C’est d’autant plus vrai qu’il faut s’attendre à ce qu’Aliaa Magda Elmahdy devienne une héroïne pour les médias occidentaux et certains courants féministes. Pensez-donc, une femme qui use de son corps pour défier les barbus!

La gloire avant tout

Pour cette Lala Godiva égyptienne, le risque est grand de devenir un phénomène de foire, un emblème bien commode que l’on va exhiber sur les plateaux pour dire ô combien le monde arabe est en retard et impitoyable avec ses femmes.
Mais, peut-être, est-ce là le but d’Elmahdy? Devenir célèbre, coûte que coûte, même en usant d’arguments, au final, inefficaces et même désastreux pour ses sœurs égyptiennes et arabes.
Dans un monde où chacun veut plus que son quart d’heure de célébrité, ce qui explique la profusion des comportements égotiques sur les réseaux sociaux, la gloire soudaine peut rendre fou n’importe qui.
Mais, cela étant dit, il faut tout de même convenir qu’Elmahdy ne manque pas de courage ni de ténacité.

Elle fait des émules

En tous les cas, la militante égyptienne semble devenir une source d’inspiration. Dans une photo qui circule actuellement sur Internet, mais dont on ne connaît pas encore la provenance, une jeune femme inconnue expose ses chairs dans une posture qui n’est pas sans rappeler les photos coquines —effet accentué par la présence de chaussures à talons— avec, en arrière-plan, le drapeau algérien.
Un texte accompagne la photographie stipulant que«les moudjahidines du FLN doivent reconnaître les crimes commis contre les Algériens et les viols dont ont été victimes les Algériennes».
Pourquoi le FLN? De quels crimes est-il question? Sur quelle période? Mystère. Le fait est que l’on ne connaît pas encore l’identité de la concernée et encore moins si elle est algérienne ou pas.
Là aussi, les réactions à ce document étaient divisées.

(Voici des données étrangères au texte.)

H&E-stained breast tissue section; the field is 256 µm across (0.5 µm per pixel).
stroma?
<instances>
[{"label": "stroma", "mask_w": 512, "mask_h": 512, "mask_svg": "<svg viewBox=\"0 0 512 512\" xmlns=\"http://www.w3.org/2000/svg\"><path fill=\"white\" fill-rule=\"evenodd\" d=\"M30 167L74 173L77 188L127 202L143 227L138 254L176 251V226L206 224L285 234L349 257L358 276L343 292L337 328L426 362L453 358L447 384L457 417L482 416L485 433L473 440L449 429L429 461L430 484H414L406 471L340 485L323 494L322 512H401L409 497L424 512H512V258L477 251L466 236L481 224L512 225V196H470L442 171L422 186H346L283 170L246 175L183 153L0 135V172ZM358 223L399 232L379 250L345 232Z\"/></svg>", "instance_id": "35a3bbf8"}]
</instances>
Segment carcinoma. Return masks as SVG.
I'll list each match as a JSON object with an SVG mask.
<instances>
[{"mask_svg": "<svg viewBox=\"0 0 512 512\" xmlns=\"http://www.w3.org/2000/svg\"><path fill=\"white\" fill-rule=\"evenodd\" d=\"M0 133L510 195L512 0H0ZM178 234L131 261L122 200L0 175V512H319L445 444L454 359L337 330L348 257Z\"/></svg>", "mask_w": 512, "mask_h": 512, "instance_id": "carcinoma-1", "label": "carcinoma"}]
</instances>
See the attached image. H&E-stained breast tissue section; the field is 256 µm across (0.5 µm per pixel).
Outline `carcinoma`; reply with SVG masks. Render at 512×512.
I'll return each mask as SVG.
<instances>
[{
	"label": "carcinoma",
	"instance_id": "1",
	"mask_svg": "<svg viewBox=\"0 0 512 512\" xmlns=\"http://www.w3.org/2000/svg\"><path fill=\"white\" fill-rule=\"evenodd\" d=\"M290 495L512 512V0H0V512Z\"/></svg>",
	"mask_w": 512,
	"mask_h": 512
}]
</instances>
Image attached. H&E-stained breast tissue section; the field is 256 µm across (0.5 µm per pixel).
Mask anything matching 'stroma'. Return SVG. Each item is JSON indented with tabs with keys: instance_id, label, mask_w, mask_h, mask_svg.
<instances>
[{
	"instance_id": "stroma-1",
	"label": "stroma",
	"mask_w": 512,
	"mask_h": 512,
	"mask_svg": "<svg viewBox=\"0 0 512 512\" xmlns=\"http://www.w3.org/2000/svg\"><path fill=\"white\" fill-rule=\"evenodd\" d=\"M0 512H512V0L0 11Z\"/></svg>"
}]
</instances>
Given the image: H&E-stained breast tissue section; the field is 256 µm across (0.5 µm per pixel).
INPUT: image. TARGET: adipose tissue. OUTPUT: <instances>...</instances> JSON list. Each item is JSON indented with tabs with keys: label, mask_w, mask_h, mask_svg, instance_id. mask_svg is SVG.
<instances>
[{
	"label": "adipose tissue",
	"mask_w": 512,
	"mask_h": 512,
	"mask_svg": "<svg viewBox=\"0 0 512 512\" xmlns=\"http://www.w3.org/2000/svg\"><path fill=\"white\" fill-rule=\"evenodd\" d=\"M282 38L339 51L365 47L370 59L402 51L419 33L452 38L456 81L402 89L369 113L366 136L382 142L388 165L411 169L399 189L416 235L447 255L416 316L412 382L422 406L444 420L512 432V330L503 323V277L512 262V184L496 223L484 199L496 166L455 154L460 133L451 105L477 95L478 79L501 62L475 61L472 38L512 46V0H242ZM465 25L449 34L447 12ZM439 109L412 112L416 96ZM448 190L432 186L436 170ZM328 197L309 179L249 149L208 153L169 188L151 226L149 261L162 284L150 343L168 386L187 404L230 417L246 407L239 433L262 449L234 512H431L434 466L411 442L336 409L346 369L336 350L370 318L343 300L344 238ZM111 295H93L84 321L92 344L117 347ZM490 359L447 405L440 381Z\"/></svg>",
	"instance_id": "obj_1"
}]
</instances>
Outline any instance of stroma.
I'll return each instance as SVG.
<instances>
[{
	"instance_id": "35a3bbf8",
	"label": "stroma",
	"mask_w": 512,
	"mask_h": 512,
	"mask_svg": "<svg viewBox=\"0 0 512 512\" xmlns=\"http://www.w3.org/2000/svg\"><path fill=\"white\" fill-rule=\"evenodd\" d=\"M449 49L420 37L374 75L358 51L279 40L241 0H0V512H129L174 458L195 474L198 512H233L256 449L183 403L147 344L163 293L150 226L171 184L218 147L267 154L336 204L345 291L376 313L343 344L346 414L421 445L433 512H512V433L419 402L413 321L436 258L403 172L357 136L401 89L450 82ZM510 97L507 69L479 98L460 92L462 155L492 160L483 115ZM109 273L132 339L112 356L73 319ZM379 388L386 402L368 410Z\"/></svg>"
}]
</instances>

Nombre d’internautes algériens ont trouvé scandaleux que leur drapeau soit associé à pareille exhibition. D’autres se sont demandé s’il ne s’agissait pas d’un règlement de compte où la dame dénudée aurait été victime d’un amant malintentionné.
Autre hypothèse avancée, la photographie ne serait qu’une provocation politique réalisée hors d’Algérie par un internaute hostile à l’Algérie. Le mystère reste donc entier mais une chose est sûre, le phénomène des protestations par la nudité ne fait que commencer tant son audience sur Internet paraît assurée.